* BEGIN DOCUMENT SECTION *

Psalms 40-41: Waiting for God/Summary Questions (Book One)

God is Faithful

David testifies to God's faithfulness to save the one who waits upon Him.

He describes how the LORD in condescension accomplished many wonderful things in his life.

Not only did He rescue him from an insecure place in response to prayer (vv. 1-2a), but He also put him on a firm foundation (v. 2b), enabled him to sing His praise (v. 3a), and caused others to put their trust in Him (v. 3b).

The psalmist regards as truly happy the one who believes God rather than proud, lying man (v. 4).

Perhaps using the current salvation as an example, David comments about God's innumerable works and thoughts on the believers' behalf (v. 5).

[Except for a few minor changes, the writer to the Hebrews attributes the words of verses 6-8 to Christ (cf. Heb.10: 5-10).

Instead of "ears You have opened," he pens "body You have prepared."

See Archer and Chirichigno, Old Testament Quotations in the New Testament: A Complete Survey, 67-68, for further details].

In its OT historical context, these verses show David's awareness that God demands obedience to His will rather than sacrifice of one’s life.

As if to make his faithfulness absolutely understood, the psalmist asserts four times that he has testified to God's greatness in the assembly (vv. 9-10).

While considering his present distress, David prays

(1) that God would show him continual mercy by delivering him speedily (vv. 11- 13),

(2) that He would bring shame, defeat, and dishonor upon his enemies (vv. 14-15),

(3) that the LORD would give joy to other saints (v. 16).

Then he makes one final plea for help (v. 17).

[Testifying to God's salvation provides evidence for the reality of His love and concern for His people; it also encourages others to trust Him].

The Betrayal of Jesus


Psalm 41

Because he himself has always helped the weak, David, relying upon the sowing-reaping principle, expects the LORD's deliverance and strengthening in his time of need (vv. 1-3).

* END DOCUMENT SECTION *
* BEGIN ROWS *

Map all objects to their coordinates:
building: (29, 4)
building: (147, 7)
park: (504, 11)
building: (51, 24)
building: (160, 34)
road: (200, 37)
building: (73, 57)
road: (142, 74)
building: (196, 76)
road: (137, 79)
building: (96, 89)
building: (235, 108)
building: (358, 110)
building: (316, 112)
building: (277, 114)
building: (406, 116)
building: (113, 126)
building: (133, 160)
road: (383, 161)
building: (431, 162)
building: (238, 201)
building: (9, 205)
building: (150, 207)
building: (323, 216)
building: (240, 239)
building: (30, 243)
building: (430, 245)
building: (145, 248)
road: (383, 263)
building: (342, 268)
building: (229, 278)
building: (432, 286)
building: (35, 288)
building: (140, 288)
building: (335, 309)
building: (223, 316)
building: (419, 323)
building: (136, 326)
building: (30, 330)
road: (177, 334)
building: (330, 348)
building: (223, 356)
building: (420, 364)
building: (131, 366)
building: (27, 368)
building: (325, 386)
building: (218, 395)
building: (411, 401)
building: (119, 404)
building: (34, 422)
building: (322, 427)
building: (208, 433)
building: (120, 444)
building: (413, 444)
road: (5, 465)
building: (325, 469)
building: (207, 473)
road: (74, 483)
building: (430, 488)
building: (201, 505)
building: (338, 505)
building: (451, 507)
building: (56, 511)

* END ROWS *
* BEGIN ROWS *

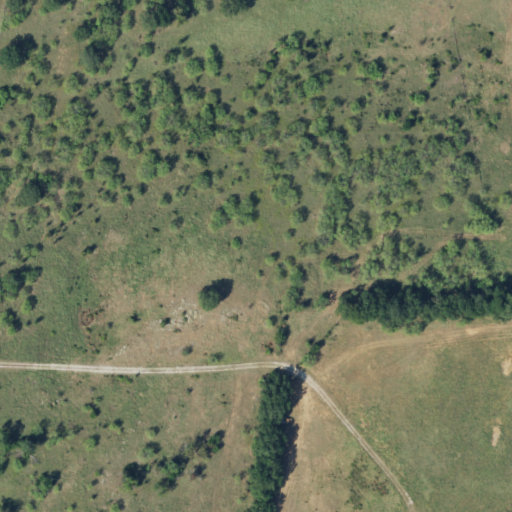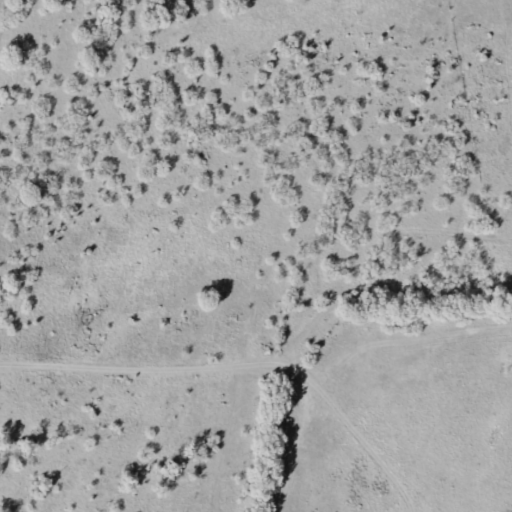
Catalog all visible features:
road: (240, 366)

* END ROWS *
* BEGIN ROWS *

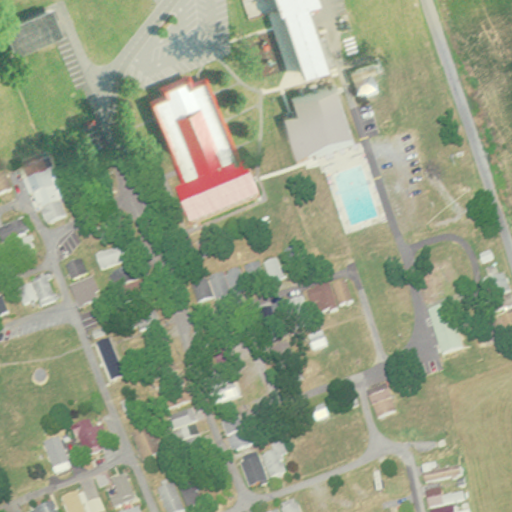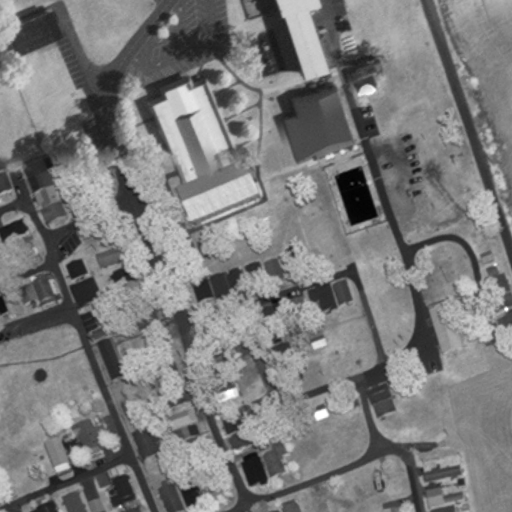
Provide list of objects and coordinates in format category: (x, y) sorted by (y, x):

* END ROWS *

_WHAT IS EXPECTED_
Using the Psalms 40-41 summary, decide whether each statement agrees with it, answering yes or no and quoting the deciding words of the summary exactly. (a) The psalmist claims four times to have testified to God's greatness in the assembly. (b) The writer to the Hebrews attributes the words of verses 6-8 to David. (c) In Psalm 41, David expects the LORD's deliverance because he himself has always helped the weak.

_COMPLETE ANSWER_
(a) Yes: "the psalmist asserts four times that he has testified to God's greatness in the assembly"
(b) No: "the writer to the Hebrews attributes the words of verses 6-8 to Christ"
(c) Yes: "Because he himself has always helped the weak, David, relying upon the sowing-reaping principle, expects the LORD's deliverance"